● **To-do item**
Pictures are to be omitted, and every entry below is to be restated exactly.

:: Records provided ::

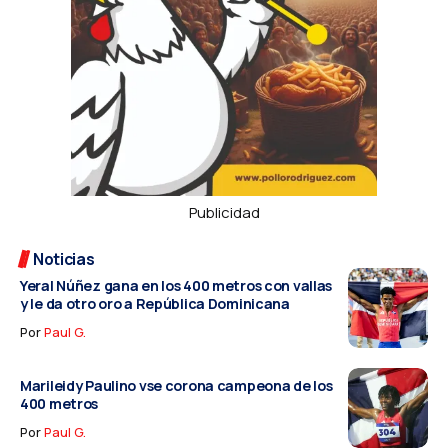
Publicidad
Noticias
Yeral Núñez gana en los 400 metros con vallas
y le da otro oro a República Dominicana
Por
Paul G.
Marileidy Paulino vse corona campeona de los
400 metros
Por
Paul G.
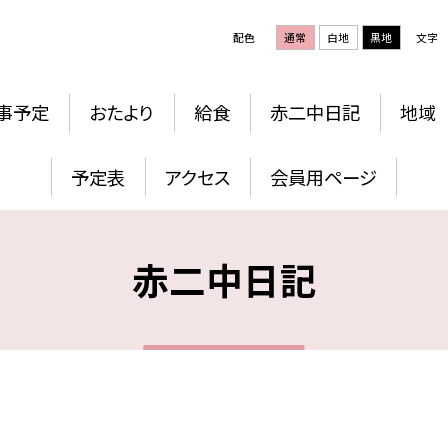
配色
通常
白地
黒地
文字
事予定
おたより
給食
赤二中日記
地域
予定表
アクセス
会員用ページ
赤二中日記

:::

● **Result below**
Publicidad
Noticias
Yeral Núñez gana en los 400 metros con vallas
y le da otro oro a República Dominicana
Por
Paul G.
Marileidy Paulino vse corona campeona de los
400 metros
Por
Paul G.
配色
通常
白地
黒地
文字
事予定
おたより
給食
赤二中日記
地域
予定表
アクセス
会員用ページ
赤二中日記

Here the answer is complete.